O mais importante para rebentar a bolha da liderança dos EUA nos assuntos internacionais é a sua cumplicidade trágica e moralmente suicida no genocídio de Israel em Gaza. A administração Biden fez de tudo para permitir que Israel assassinasse dezenas de milhares de civis palestinos inocentes e indefesos, a maioria deles mulheres e crianças.

Forneceu – e aumentou dramaticamente – subsídios económicos. Despachou rapidamente dezenas de milhares de toneladas de armas e munições para Israel, ignorando até o Congresso para o fazer. Forneceu cobertura militar sob a forma de dois grupos de batalha de porta-aviões para evitar que outras nações interviessem para impedir a matança. Exerceu o seu poder de veto no Conselho de Segurança da ONU para impedir um cessar-fogo, mesmo por razões humanitárias. Os EUA estão totalmente envolvidos no massacre de dezenas de milhares de civis palestinianos indefesos.

Como resultado da ajuda dos EUA, Israel é capaz de bombardear, impunemente, hospitais em funcionamento, campos de refugiados, escolas, igrejas, mesquitas, agências de ajuda humanitária, qualquer coisa onde os civis se abriguem para tentar escapar à destruição apocalíptica. E está fazendo isso, sabendo que os civis são as principais vítimas, fazendo com que não se limite apenas a “matar” mulheres e crianças inocentes e indefesas, mas a assassiná-las. E isto ainda é apenas o começo da degeneração depravada.

O Programa Alimentar Mundial afirma que cerca de 750.000 civis estão agora a passar fome intencionalmente. Isto, por uma nação supostamente civilizada. E, sem hospitais, sem medicamentos, sem água e sem esgotos, é apenas uma questão de tempo até que doenças epidémicas surjam e se espalhem e matem centenas de milhares de pessoas. É um assassinato em massa indisfarçado com o objectivo inegável de limpeza étnica, que sempre foi a agenda de Israel, mesmo antes da sua fundação. É um genocídio, puro e simples, e tudo à vista do público dos 8 mil milhões de pessoas do mundo.

Em Gaza, os EUA regressam às suas raízes, embora indiretamente. Também foi fundada no genocídio, no seu caso, dos mais de 50 milhões de nativos americanos que outrora povoaram o continente norte-americano. Também utilizou força imensamente desproporcional, exterminando sistematicamente uma civilização da idade da pedra, as ferramentas mecanizadas de uma civilização da era industrial.
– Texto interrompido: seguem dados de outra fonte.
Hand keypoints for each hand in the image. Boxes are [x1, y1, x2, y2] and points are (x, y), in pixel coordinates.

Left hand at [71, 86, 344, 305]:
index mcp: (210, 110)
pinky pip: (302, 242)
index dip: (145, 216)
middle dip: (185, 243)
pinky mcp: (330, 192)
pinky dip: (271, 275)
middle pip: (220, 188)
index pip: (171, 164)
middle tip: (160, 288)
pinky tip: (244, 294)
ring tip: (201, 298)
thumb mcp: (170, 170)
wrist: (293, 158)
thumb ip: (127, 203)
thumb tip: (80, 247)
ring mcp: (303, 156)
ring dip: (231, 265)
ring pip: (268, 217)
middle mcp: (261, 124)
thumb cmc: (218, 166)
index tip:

Também reforçou o seu compromisso com a limpeza étnica com os seus mitos auto-lisonjeiros de superioridade racial e os seus conceitos cuidadosamente cultivados de supremacia cultural.

A diferença é que então o mundo inteiro não assistia à depravação diária. E não tinha formado a sua actual repulsa e proibições internacionais contra essa barbárie patrocinada pelo Estado. Agora é, e tem. Os danos à reputação dos EUA são palpáveis, inegáveis, impressionantes e irreversíveis.
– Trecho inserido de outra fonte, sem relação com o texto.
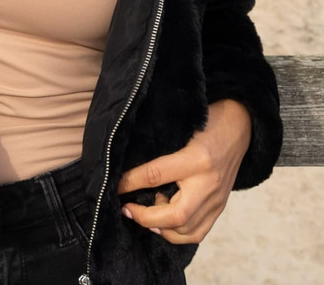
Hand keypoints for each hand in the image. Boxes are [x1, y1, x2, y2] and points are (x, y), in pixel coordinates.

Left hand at [117, 99, 251, 243]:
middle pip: (175, 215)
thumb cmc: (208, 120)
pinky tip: (163, 221)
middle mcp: (208, 184)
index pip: (155, 175)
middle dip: (145, 217)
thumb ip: (162, 149)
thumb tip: (132, 169)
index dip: (130, 182)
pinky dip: (176, 233)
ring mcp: (217, 200)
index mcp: (197, 159)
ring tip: (147, 211)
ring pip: (185, 231)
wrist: (240, 126)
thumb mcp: (183, 126)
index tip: (114, 186)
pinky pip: (197, 233)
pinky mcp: (220, 208)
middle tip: (127, 208)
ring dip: (160, 226)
Eu não sou um batedor da Bíblia de forma alguma. Mas fui criado em uma família cristã e me lembro de alguns de meus versículos. Uma das mais sábias, de forma alguma ligada à teologia, é a de Marcos: “Ninguém pode ser contaminado por nada que lhe venha de fora. Um homem só pode ser contaminado por aquilo que sai de si mesmo, de dentro.” Não é verdade? Os EUA contaminaram-se, humilharam-se, como nenhuma outra nação poderia fazer. Destruiu a boa vontade que levou séculos a adquirir e que nunca será recuperada.

Se a Ucrânia exemplifica mais um icónico fracasso militar dos EUA, e os BRICS a mudança da guarda no domínio económico, a selvageria sádica em Gaza repudia o direito moral dos EUA de liderar… qualquer coisa. Nenhuma nação voltará a ser intimidada pelas suas críticas hipócritas sobre os direitos humanos ou pelo seu dedo hipócrita abanando sobre a responsabilidade de proteger. É, mais do que qualquer outra coisa, o principal fornecedor de morte do mundo e todas as nações do mundo podem ver isso.
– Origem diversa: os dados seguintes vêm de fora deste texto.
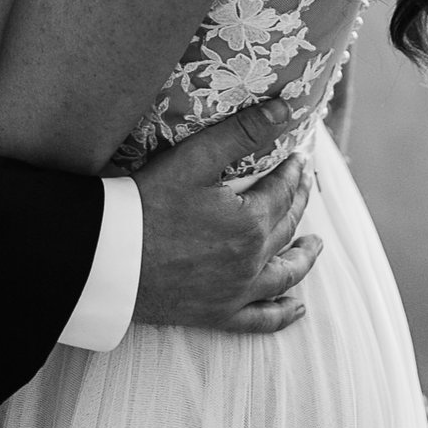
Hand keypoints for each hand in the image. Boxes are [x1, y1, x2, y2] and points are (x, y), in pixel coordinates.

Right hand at [132, 101, 321, 331]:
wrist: (111, 259)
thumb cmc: (147, 204)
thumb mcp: (192, 160)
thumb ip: (239, 133)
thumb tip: (284, 109)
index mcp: (251, 221)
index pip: (283, 190)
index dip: (293, 171)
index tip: (300, 157)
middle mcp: (253, 259)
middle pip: (287, 227)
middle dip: (300, 202)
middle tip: (306, 186)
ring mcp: (238, 290)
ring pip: (285, 274)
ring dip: (304, 259)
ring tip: (316, 245)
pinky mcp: (219, 313)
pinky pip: (261, 318)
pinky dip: (283, 313)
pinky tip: (297, 307)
A combinação destes três eventos assinala o rebentamento da bolha da liderança global dos EUA em 2023. O ano será lembrado como o ponto crucial, o afastamento da era unipolar pós-Guerra Fria e a introdução do mundo multipolar pós-unipolar e pós-ocidental. Quinhentos anos de dominação ocidental da ordem mundial estão a terminar. Não haverá como voltar atrás.